Dicha
PARA EXPLICARSE el misterio de nuestra fascinación por contemplar la imagen pintada de simples cosas sin más, tal y como se nos presentan en el humilde género del bodegón, el pensador se ha de ayudar con unos versos del poeta E. A. Robinson: "Él depositó el cántaro a sus pies, / con tembloroso cuidado, sabiendo / que la mayoría de las cosas se rompen". O sea: que lo que nos conmueve en la visión de las cosas más cotidianas y humildes es su fragilidad, pero, sobre todo, adivinar que nos rompemos con ellas o a través de ellas. ¡Bendita sabiduría ésta la que nos inicia en la ceremonia de los adioses y nos adentra en la enjundia del amor incluso mediante cacharros desportillados! El pensador, socorrido por el poeta y poeta él mismo, es, hay que decirlo ya, el escritor José Jiménez Lozano, que se deja enredar por todos esos interrogantes donde el arte anuda nuestra existencia y, generosamente, nos los participa de forma dialogada.

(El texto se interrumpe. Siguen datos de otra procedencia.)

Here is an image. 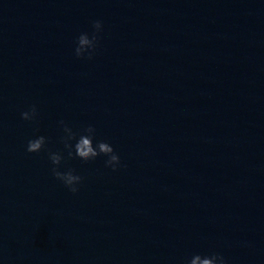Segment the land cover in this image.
<instances>
[{"label":"clouds","instance_id":"1","mask_svg":"<svg viewBox=\"0 0 264 264\" xmlns=\"http://www.w3.org/2000/svg\"><path fill=\"white\" fill-rule=\"evenodd\" d=\"M102 22L99 20L93 21L94 32L91 37L88 33H81L77 38V47L75 49V55L78 58L86 57L87 59H92L97 43H98V33L102 30ZM37 115L36 106L33 105L29 111H24L21 113V118L26 121L34 120ZM63 124V121H61ZM63 131L66 133L63 137V143L65 148L68 150V157H73V149L75 157L80 158L83 161L94 160L100 155L107 157L106 166L111 167L113 171H116L120 165V157L114 151L113 147L104 141H99L94 146L93 139L95 137V128L88 126L83 130L82 134H79V139L75 145L71 144L72 140H75L77 133L73 132L71 128L67 125L64 126ZM47 143L45 136H38L35 139H30L27 142L26 151L29 153H39L44 149ZM49 159L54 165L52 168V173L55 178L61 181L65 187L73 194L79 191L77 187L82 182V177L74 173V170L60 171L59 166L61 165L64 157L60 153H50ZM187 264H226L225 258L220 254H212L210 257H202L199 254L193 255L192 258L187 262Z\"/></svg>","mask_w":264,"mask_h":264}]
</instances>
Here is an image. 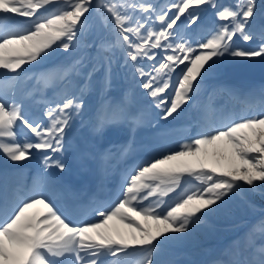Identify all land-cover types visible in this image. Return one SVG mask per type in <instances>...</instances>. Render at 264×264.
<instances>
[{
  "label": "snow or ice",
  "instance_id": "snow-or-ice-1",
  "mask_svg": "<svg viewBox=\"0 0 264 264\" xmlns=\"http://www.w3.org/2000/svg\"><path fill=\"white\" fill-rule=\"evenodd\" d=\"M260 17L264 0H0V155L11 162L40 156L30 185L10 189L4 173L0 264H130V258L134 264H178L169 258L172 249L210 228L211 218L230 211L237 199L247 203L248 194L264 198V87L257 111L215 121L205 116L193 122L194 132L193 124L175 123L228 63L264 61ZM100 30L111 38L85 39ZM93 47L94 56L86 51ZM61 55L66 62L47 75L25 67ZM118 59L158 111L145 121L133 93L115 102L102 96L94 130L126 126L129 139L105 149L100 160L128 157L145 125L165 141L189 135L179 150L126 169L108 204L77 209L100 220H74L73 209L57 202L68 191L60 174L67 168L69 130L84 122L86 93L97 83L102 93L108 90ZM25 79L36 84L24 90ZM110 221L131 231L111 229ZM256 230L264 232V220ZM229 264H264V246L251 259Z\"/></svg>",
  "mask_w": 264,
  "mask_h": 264
},
{
  "label": "rangeland",
  "instance_id": "rangeland-1",
  "mask_svg": "<svg viewBox=\"0 0 264 264\" xmlns=\"http://www.w3.org/2000/svg\"><path fill=\"white\" fill-rule=\"evenodd\" d=\"M225 2H227V0H225ZM92 19L93 20H91V22L93 24H98V21H97V18L95 17V15H93V18ZM103 32H104L103 30H100L98 34H94V35L96 37H99V36H101L103 34ZM95 54H96V52H95ZM229 61H231V58H229ZM256 63H259L261 65V68L264 70V61H261L260 58H255L253 60H250V61H247L246 62L247 66L249 68L255 67ZM116 67H117L118 71L122 72L125 83L135 84L136 85L135 88L138 86L137 85V82H136V79H134L131 74H127L126 75V73L129 72L128 69H121L119 67V64H117ZM49 71H50V69H49ZM226 71L227 72L225 74L228 77L233 78V79L240 78V77H242V78H249L251 76V71L243 63H240V64H232L231 63V65L226 66ZM112 72H113V68H112ZM103 76H104V72H103V70H101L100 72H98L96 74V78L95 79L97 81H100L103 78ZM30 83L31 82L28 79L23 80L22 81V84H21V88H25L26 86L30 85ZM138 88L141 89L139 86H138ZM98 89H101V85L99 83L96 84L95 88L92 91L86 93V95L84 97V100H86V108H85L84 113L87 114V116H88V112H89V107L88 106H89L90 100H91V98H93L95 96V92ZM141 90H143V89H141ZM46 91L47 92L48 91L50 92L51 89H46ZM103 94L105 96H107L108 99L117 100L119 98V95L121 94V91L118 90L117 83H116L113 86L110 85V87L108 88V90L106 92H104ZM136 107L137 108H143V109H145V113L141 117V119L142 120H145V121H147L150 118L149 113H151V118H154L155 117V113L158 111L154 106H147V104H145V103H143L142 106L137 105ZM148 109H150L151 112H149ZM154 131L155 130L153 128L145 125V126L139 127L137 129V131H136L135 134H136V136L142 135L145 139H147L151 143H156L160 138H158V137H156L154 135ZM169 151H172V150H167V151H165L163 153H160L158 155V157L161 156L162 154L168 153ZM142 152L144 153V151H142ZM213 221H214V217L211 218L210 222H213ZM109 225H110V227L112 225L111 228L120 229L123 232L126 230L125 227H121V226H119V224H114L113 221H110L109 222ZM244 232H245V229L244 228H241L234 235V237L236 238V241L237 240L238 241L241 240V238L244 235ZM263 236H264V233H263ZM231 243H232V236L225 237L224 241L221 244H219V245H217V246L214 247L213 251L208 255L209 257L207 256L208 258L206 259V262L207 261H210V264H218L217 263L218 254H221L222 253V254L225 255V257H227V255H228V249H227V247L229 245H231ZM231 249H232V257H233L235 255L234 246L233 245L231 246ZM207 251H208V248H200V249H196V250H189L185 255H186V257H188L190 259H194V258H198V257L204 256L207 253ZM229 259H231V258L229 257ZM248 259H251V258L249 257Z\"/></svg>",
  "mask_w": 264,
  "mask_h": 264
},
{
  "label": "trees",
  "instance_id": "trees-1",
  "mask_svg": "<svg viewBox=\"0 0 264 264\" xmlns=\"http://www.w3.org/2000/svg\"><path fill=\"white\" fill-rule=\"evenodd\" d=\"M257 3L259 4L260 0H257ZM261 21H264V17H260L258 19V22ZM90 39L91 38L89 37L88 41H90ZM246 200L247 203L237 199V201L230 206V211L218 215L220 216V219L223 220H233V219L240 220L239 223L231 227H223L220 231H226L227 229H233V230L237 229L241 225V223L245 220L244 217L252 216L257 211H259L264 205V198H262L259 194H248ZM262 220H264V218ZM262 220H260L258 223H260ZM254 227H256V224L253 226L252 231H254ZM210 235H212L211 231H209V229H206L204 231H198L193 239L206 238L207 236Z\"/></svg>",
  "mask_w": 264,
  "mask_h": 264
},
{
  "label": "bare ground",
  "instance_id": "bare-ground-1",
  "mask_svg": "<svg viewBox=\"0 0 264 264\" xmlns=\"http://www.w3.org/2000/svg\"><path fill=\"white\" fill-rule=\"evenodd\" d=\"M96 97H97V99L99 100V102L101 103V97H102V95L99 93V92H97L96 93ZM85 115V114H84ZM83 123H81L79 120H78V122L82 125V129L85 131V130H87V132H88V130H89V126H90V124L86 121V119H85V117H83ZM74 126H75V124H74ZM76 137V136H75ZM5 161H7V160H5ZM8 162V161H7ZM33 164H34V166H35V170H37L39 167H40V162H39V160L38 159H35L34 161H33ZM21 168L20 167H18V168H16L15 169V171H19ZM136 220H138L141 224H144L145 223V221H143L140 217H136ZM114 222V224H119V226H121V227H123L124 225L123 224H120L118 221H113ZM148 223H150V222H148ZM125 227V226H124ZM111 229H116V228H111ZM129 231H131V229H128V228H126V230L124 231L125 233H127V232H129ZM130 264H134V262H130Z\"/></svg>",
  "mask_w": 264,
  "mask_h": 264
}]
</instances>
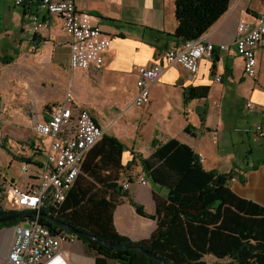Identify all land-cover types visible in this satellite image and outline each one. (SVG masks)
<instances>
[{
  "label": "crops",
  "instance_id": "1",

Pero ¿de qué van y adónde se dirigen estas interpelaciones urdidas en soledad, pero no en solitario, por Jiménez Lozano? Están recogidas en un libro titulado Retratos y naturalezas muertas (Trotta), donde, en efecto, se comentan algunos retratos íntimos de los pintores franceses Philippe de Champaigne y Georges de La Tour, más una indeterminada serie de naturalezas muertas, cortadas también por ese mismo patrón de la vivencia íntima y despojada, cuando aún las cosas en ellos representadas preservaban cierto silencio y no se alineaban en ningún vistoso escaparate como simples golosas mercancías.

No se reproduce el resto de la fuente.